Saved entries
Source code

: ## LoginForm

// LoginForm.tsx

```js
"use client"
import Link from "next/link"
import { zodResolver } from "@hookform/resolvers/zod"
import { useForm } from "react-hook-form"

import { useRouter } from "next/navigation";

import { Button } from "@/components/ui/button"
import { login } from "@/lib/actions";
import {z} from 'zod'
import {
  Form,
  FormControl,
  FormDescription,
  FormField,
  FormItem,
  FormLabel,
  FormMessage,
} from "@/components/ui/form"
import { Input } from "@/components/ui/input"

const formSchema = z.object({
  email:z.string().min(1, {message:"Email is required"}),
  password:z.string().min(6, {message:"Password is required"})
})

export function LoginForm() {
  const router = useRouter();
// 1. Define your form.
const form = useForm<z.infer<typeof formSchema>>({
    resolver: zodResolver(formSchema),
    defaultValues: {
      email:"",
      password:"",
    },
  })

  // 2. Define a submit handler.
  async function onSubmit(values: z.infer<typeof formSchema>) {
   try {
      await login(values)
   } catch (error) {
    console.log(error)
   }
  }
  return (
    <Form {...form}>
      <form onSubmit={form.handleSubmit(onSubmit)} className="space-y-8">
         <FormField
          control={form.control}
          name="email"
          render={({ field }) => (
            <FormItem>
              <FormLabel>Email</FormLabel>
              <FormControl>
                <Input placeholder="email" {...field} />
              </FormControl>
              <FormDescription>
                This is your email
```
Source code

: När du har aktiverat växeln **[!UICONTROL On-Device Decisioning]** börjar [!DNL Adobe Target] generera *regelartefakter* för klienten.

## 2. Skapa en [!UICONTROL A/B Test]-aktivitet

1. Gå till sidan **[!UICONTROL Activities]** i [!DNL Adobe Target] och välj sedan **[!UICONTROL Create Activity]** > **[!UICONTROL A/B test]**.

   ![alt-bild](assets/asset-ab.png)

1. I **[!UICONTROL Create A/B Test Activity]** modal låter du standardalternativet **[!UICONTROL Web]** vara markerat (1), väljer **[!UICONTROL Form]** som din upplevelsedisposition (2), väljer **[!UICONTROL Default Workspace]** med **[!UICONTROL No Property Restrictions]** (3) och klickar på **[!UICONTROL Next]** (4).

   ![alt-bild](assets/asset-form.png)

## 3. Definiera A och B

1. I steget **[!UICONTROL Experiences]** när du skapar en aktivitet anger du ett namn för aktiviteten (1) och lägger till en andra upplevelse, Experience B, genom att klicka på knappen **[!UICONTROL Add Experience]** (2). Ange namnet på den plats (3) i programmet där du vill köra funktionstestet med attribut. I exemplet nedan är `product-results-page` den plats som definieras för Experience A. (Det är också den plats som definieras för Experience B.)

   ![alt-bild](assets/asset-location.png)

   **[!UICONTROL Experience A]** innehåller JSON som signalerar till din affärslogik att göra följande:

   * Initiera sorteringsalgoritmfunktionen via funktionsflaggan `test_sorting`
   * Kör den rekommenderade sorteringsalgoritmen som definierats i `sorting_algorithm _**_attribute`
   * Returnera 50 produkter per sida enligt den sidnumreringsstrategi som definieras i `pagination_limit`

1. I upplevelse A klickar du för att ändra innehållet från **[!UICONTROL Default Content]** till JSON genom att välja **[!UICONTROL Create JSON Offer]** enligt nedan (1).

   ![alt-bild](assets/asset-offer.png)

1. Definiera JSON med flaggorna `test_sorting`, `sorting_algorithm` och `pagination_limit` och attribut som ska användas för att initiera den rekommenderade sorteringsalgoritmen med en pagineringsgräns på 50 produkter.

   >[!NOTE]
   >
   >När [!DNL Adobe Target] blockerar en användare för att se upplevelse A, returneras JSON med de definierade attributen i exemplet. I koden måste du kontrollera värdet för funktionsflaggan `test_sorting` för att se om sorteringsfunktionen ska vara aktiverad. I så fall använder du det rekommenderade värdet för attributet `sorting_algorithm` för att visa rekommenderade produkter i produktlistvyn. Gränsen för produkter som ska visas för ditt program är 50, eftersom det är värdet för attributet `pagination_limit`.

### [What the exercise asks]
Give back all the data exactly as written.

### [Answer section]
Source code

: ## LoginForm

// LoginForm.tsx

```js
"use client"
import Link from "next/link"
import { zodResolver } from "@hookform/resolvers/zod"
import { useForm } from "react-hook-form"

import { useRouter } from "next/navigation";

import { Button } from "@/components/ui/button"
import { login } from "@/lib/actions";
import {z} from 'zod'
import {
  Form,
  FormControl,
  FormDescription,
  FormField,
  FormItem,
  FormLabel,
  FormMessage,
} from "@/components/ui/form"
import { Input } from "@/components/ui/input"

const formSchema = z.object({
  email:z.string().min(1, {message:"Email is required"}),
  password:z.string().min(6, {message:"Password is required"})
})

export function LoginForm() {
  const router = useRouter();
// 1. Define your form.
const form = useForm<z.infer<typeof formSchema>>({
    resolver: zodResolver(formSchema),
    defaultValues: {
      email:"",
      password:"",
    },
  })

  // 2. Define a submit handler.
  async function onSubmit(values: z.infer<typeof formSchema>) {
   try {
      await login(values)
   } catch (error) {
    console.log(error)
   }
  }
  return (
    <Form {...form}>
      <form onSubmit={form.handleSubmit(onSubmit)} className="space-y-8">
         <FormField
          control={form.control}
          name="email"
          render={({ field }) => (
            <FormItem>
              <FormLabel>Email</FormLabel>
              <FormControl>
                <Input placeholder="email" {...field} />
              </FormControl>
              <FormDescription>
                This is your email
```
Source code

: När du har aktiverat växeln **[!UICONTROL On-Device Decisioning]** börjar [!DNL Adobe Target] generera *regelartefakter* för klienten.

## 2. Skapa en [!UICONTROL A/B Test]-aktivitet

1. Gå till sidan **[!UICONTROL Activities]** i [!DNL Adobe Target] och välj sedan **[!UICONTROL Create Activity]** > **[!UICONTROL A/B test]**.

   ![alt-bild](assets/asset-ab.png)

1. I **[!UICONTROL Create A/B Test Activity]** modal låter du standardalternativet **[!UICONTROL Web]** vara markerat (1), väljer **[!UICONTROL Form]** som din upplevelsedisposition (2), väljer **[!UICONTROL Default Workspace]** med **[!UICONTROL No Property Restrictions]** (3) och klickar på **[!UICONTROL Next]** (4).

   ![alt-bild](assets/asset-form.png)

## 3. Definiera A och B

1. I steget **[!UICONTROL Experiences]** när du skapar en aktivitet anger du ett namn för aktiviteten (1) och lägger till en andra upplevelse, Experience B, genom att klicka på knappen **[!UICONTROL Add Experience]** (2). Ange namnet på den plats (3) i programmet där du vill köra funktionstestet med attribut. I exemplet nedan är `product-results-page` den plats som definieras för Experience A. (Det är också den plats som definieras för Experience B.)

   ![alt-bild](assets/asset-location.png)

   **[!UICONTROL Experience A]** innehåller JSON som signalerar till din affärslogik att göra följande:

   * Initiera sorteringsalgoritmfunktionen via funktionsflaggan `test_sorting`
   * Kör den rekommenderade sorteringsalgoritmen som definierats i `sorting_algorithm _**_attribute`
   * Returnera 50 produkter per sida enligt den sidnumreringsstrategi som definieras i `pagination_limit`

1. I upplevelse A klickar du för att ändra innehållet från **[!UICONTROL Default Content]** till JSON genom att välja **[!UICONTROL Create JSON Offer]** enligt nedan (1).

   ![alt-bild](assets/asset-offer.png)

1. Definiera JSON med flaggorna `test_sorting`, `sorting_algorithm` och `pagination_limit` och attribut som ska användas för att initiera den rekommenderade sorteringsalgoritmen med en pagineringsgräns på 50 produkter.

   >[!NOTE]
   >
   >När [!DNL Adobe Target] blockerar en användare för att se upplevelse A, returneras JSON med de definierade attributen i exemplet. I koden måste du kontrollera värdet för funktionsflaggan `test_sorting` för att se om sorteringsfunktionen ska vara aktiverad. I så fall använder du det rekommenderade värdet för attributet `sorting_algorithm` för att visa rekommenderade produkter i produktlistvyn. Gränsen för produkter som ska visas för ditt program är 50, eftersom det är värdet för attributet `pagination_limit`.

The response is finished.